É preciso lembrar que os vapes consumidos no Brasil são 100% ilegais e distribuídos pelo comércio ilícito. A indústria formal não vende cigarro eletrônico em território nacional. Portanto, qualquer pesquisa que os analise —como a citada no texto, com dados do Instituto do Coração— irá coletar os efeitos de produtos ilegais, que não seguem qualquer controle ou padrão sanitário. Reforço: o descontrole do consumo de cigarros eletrônicos no Brasil acontece por causa de uma proibição de fachada, que não cumpre o que propõe.
Cerca de 3 milhões de adultos consumidores utilizam vapes 100% contrabandeados e estão expostos a riscos incalculáveis à saúde.
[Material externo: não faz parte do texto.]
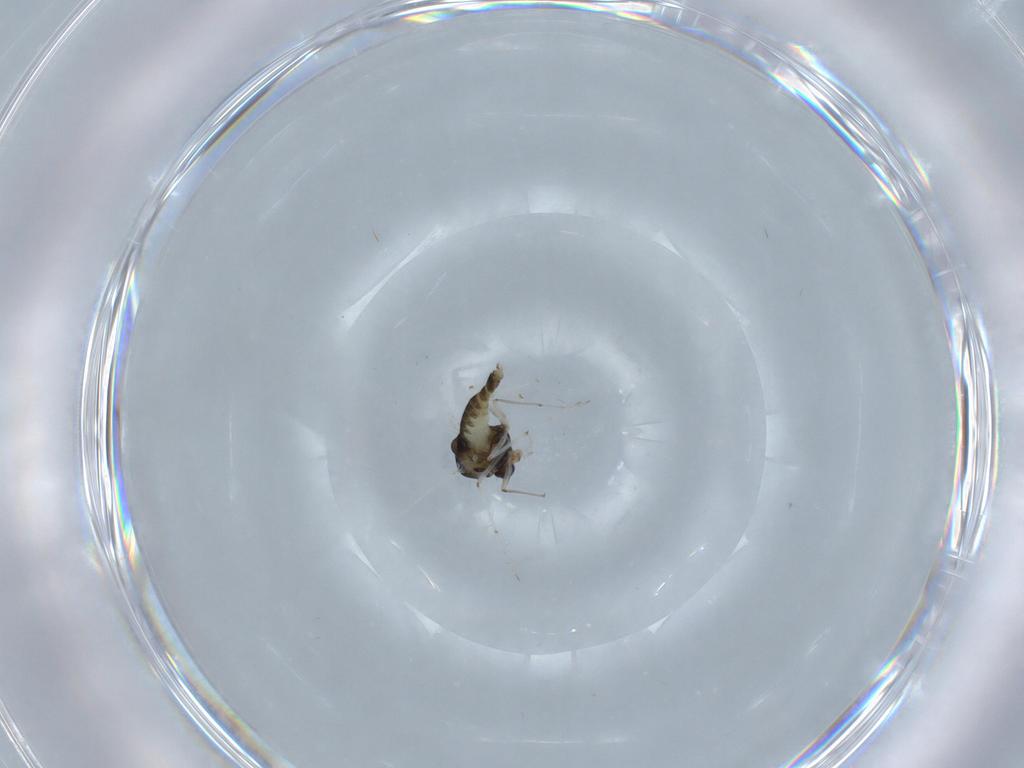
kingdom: Animalia
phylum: Arthropoda
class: Insecta
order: Diptera
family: Chironomidae
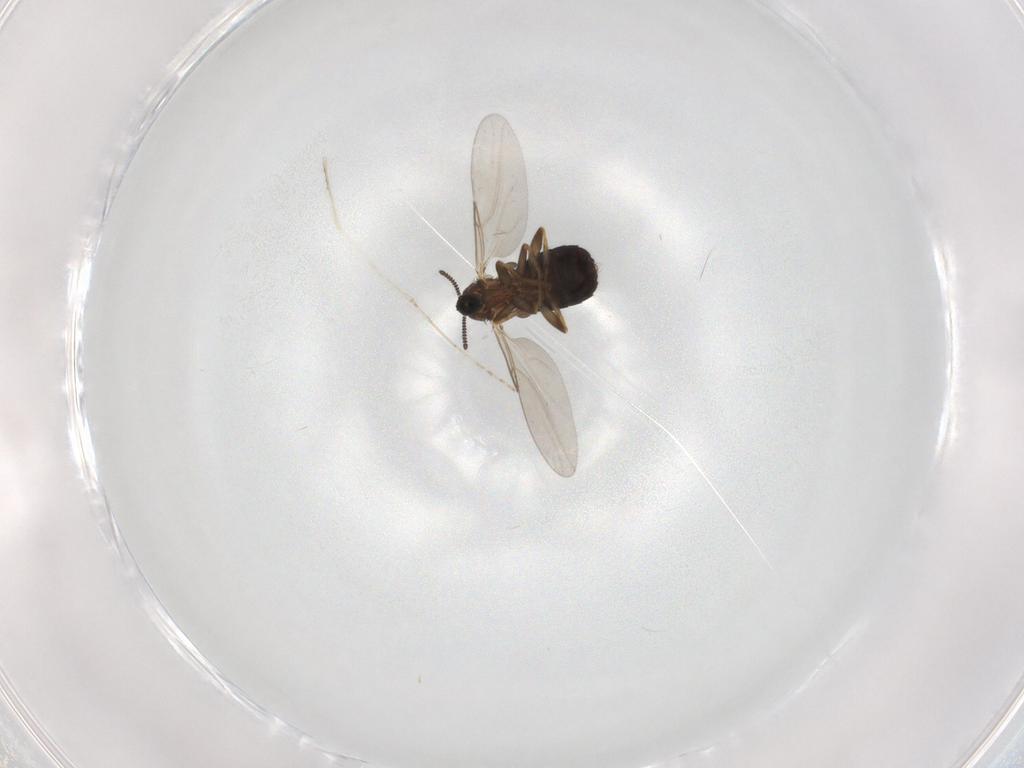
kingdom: Animalia
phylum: Arthropoda
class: Insecta
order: Diptera
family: Scatopsidae
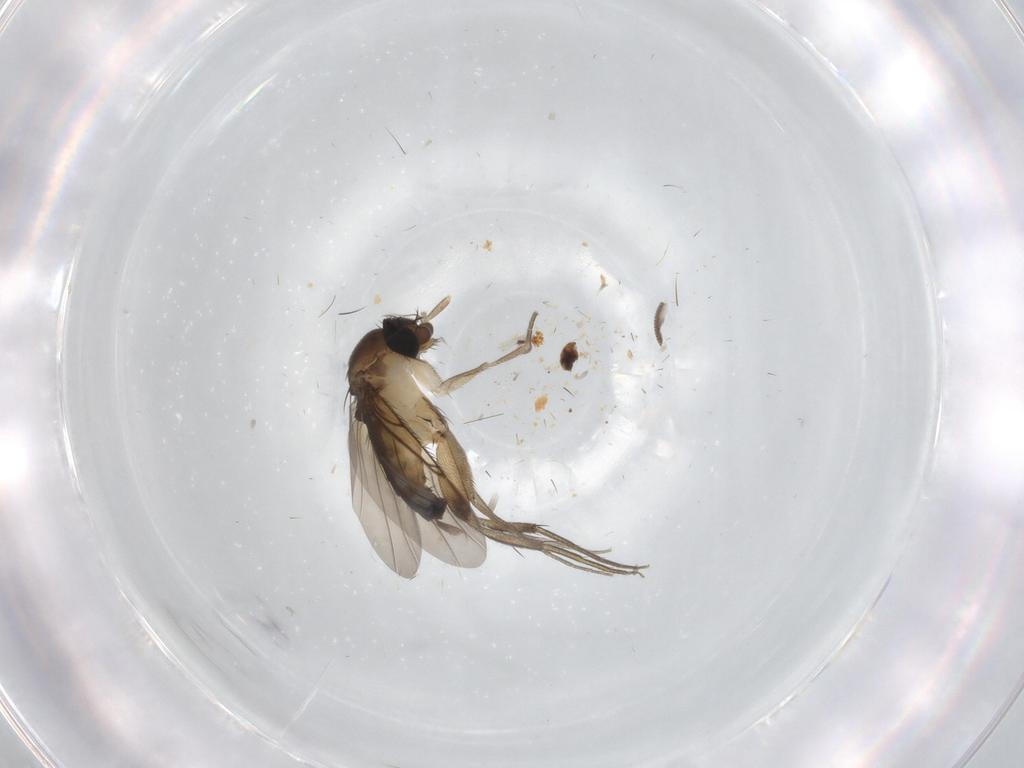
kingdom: Animalia
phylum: Arthropoda
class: Insecta
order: Diptera
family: Phoridae
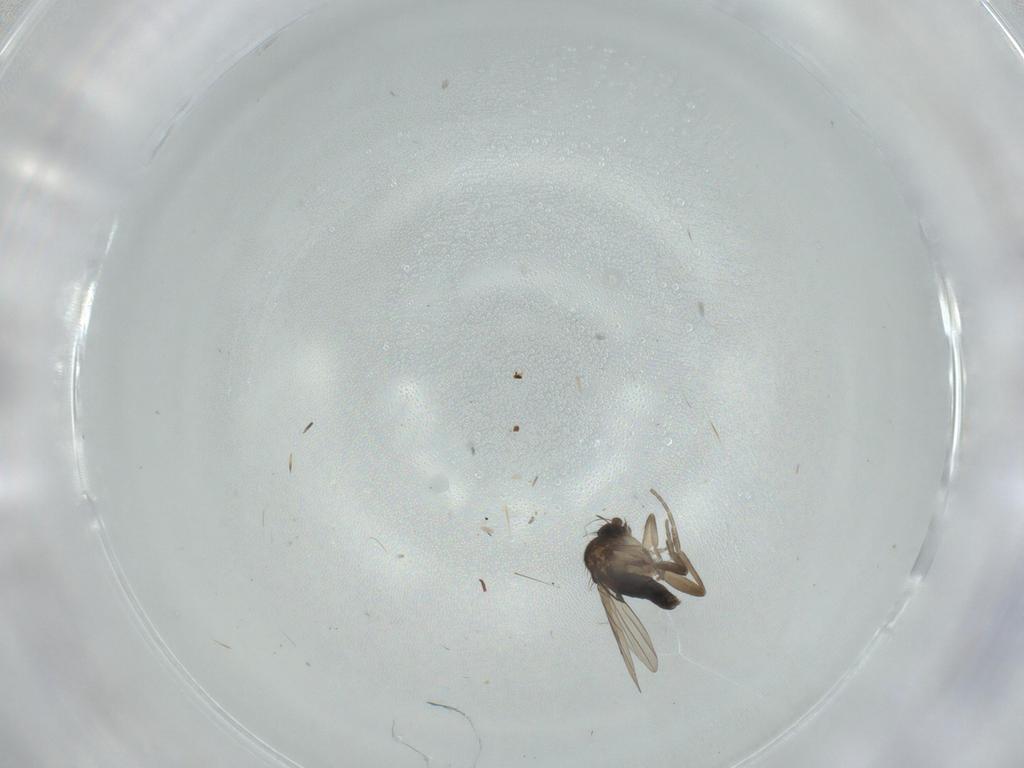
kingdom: Animalia
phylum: Arthropoda
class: Insecta
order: Diptera
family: Phoridae
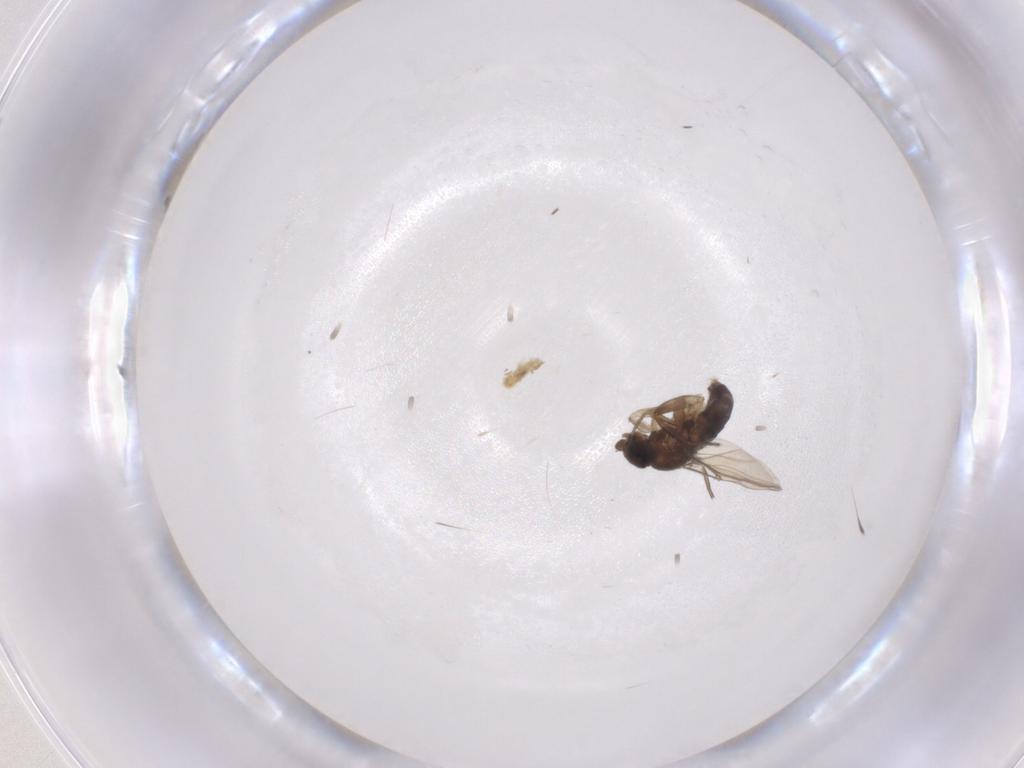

A pesquisa do Incor citada no artigo revela uma exposição do organismo à nicotina equivalente a 120 cigarros.
Nesse sentido, é possível perceber que a disponibilização dos produtos sem controle, fiscalização ou informação anula o principal objetivo do cigarro eletrônico, que é a redução de riscos no consumo de nicotina. Apenas com regulamentação é possível envolver a indústria formal e criar políticas públicas que englobem educação, prevenção, segurança e composição conhecida e certificada do produto. Isto para fumantes adultos que deveriam ter o direito de acesso a uma alternativa lícita de menor risco.
Países da União Europeia, Canadá, Estados Unidos, Suécia, Reino Unido e Nova Zelândia, que já regulamentaram os cigarros eletrônicos como instrumento de redução de riscos, estabelecem que o nível máximo de nicotina permitida (total por produto) é, na maioria dos casos, de 20 mg/ml. O excesso visto nos dispositivos eletrônicos no Brasil só acontece porque a proibição abre caminho para fabricantes ilegais, em vez de estabelecer regras que seriam seguidas à risca pela indústria fiscalizada e legal.
É importante destacar que o cigarro eletrônico não é um produto inócuo, mas a experiência internacional mostra que, quando devidamente regulado, é uma alternativa de menor risco para fumantes, desde que haja substituição completa. Essa redução de riscos é comprovada por instituições independentes de renome, como King’s College of London, Royal College of Physicians e Cochrane, padrão ouro em publicações de saúde, bem como são referendadas pelo FDA —Food and Drug Administration, a "Anvisa dos EUA"— e ministérios da Saúde de diversos países.
Não faltam, portanto, exemplos de como tratar o tema. Ao Brasil, restam duas opções: continuar com uma proibição que só beneficia o crime organizado e prejudica o consumidor adulto e jovens que estão tendo acesso indevido a esses produtos ou respeitar o direito de quem opta por consumir alternativas de nicotina, criando regras claras para produção e comercialização dos cigarros eletrônicos, com controle sanitário e fiscalização.